ML-driven Automated Framework for Tuning Spark Applications

Abstract

Nowadays, there is an ever increasing number of data that characterizes our era, since they are easy and cheap to collect from various devices connected to the Internet. Manipulating big data demands resources, which are provided from the cloud in a convenient way, and some tools to speed up the process. Towards this direction, the distributed execution of processes as well as the exploitation of the high speed that the use of memory has to offer over the hard disk is of utmost importance. Spark is a tool that takes advantage of these remarks and can manipulate easily a vast volume of data. Achieving an optimal execution of its workloads, though, depends to a great extent on the appropriate tuning of a large number of parameters. In this thesis, we design a framework that tunes in an automated way Spark’s parameters, depending on the workload and the size of the input data.

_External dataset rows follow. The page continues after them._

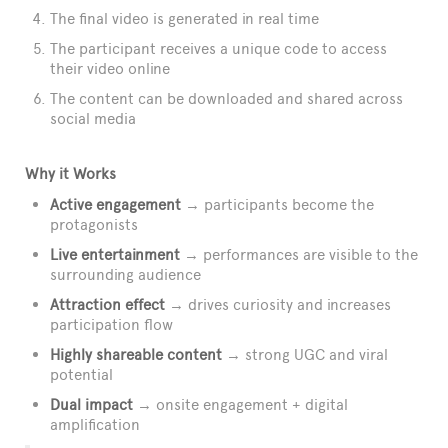
The final video is generated in real time
The participant receives a unique code to access
their video online
The content can be downloaded and shared across
social media
Why it Works
Active engagement
→ participants become the
protagonists
Live entertainment
→ performances are visible to the
surrounding audience
Attraction effect
→ drives curiosity and increases
participation flow
Highly shareable content
→ strong UGC and viral
potential
Dual impact
→ onsite engagement + digital
amplification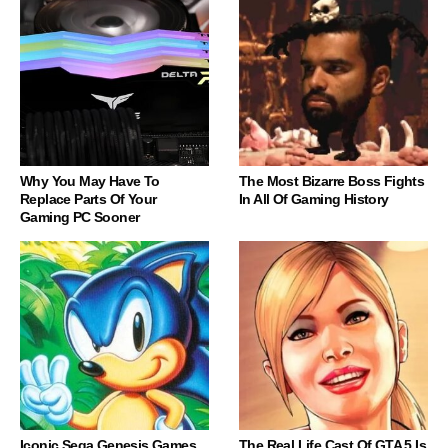
Why You May Have To
The Most Bizarre Boss Fights
Replace Parts Of Your
In All Of Gaming History
Gaming PC Sooner
Iconic Sega Genesis Games
The Real Life Cast Of GTA 5 Is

We locate the parameters with the greatest impact on the execution of the applications and we form a methodology to tune them accordingly so as to minimize the execution time. Next, we integrate our solution into Spark, with the use of a wrapper script and we provide the user the chance to run a simple spark-submit command but actually executing the one with the optimal configuration. Finally, we present the speedup we achieved for the set of applications we used to construct the framework as well as for other unseen applications in order to evaluate the framework’s ability to generalize its optimization capacity.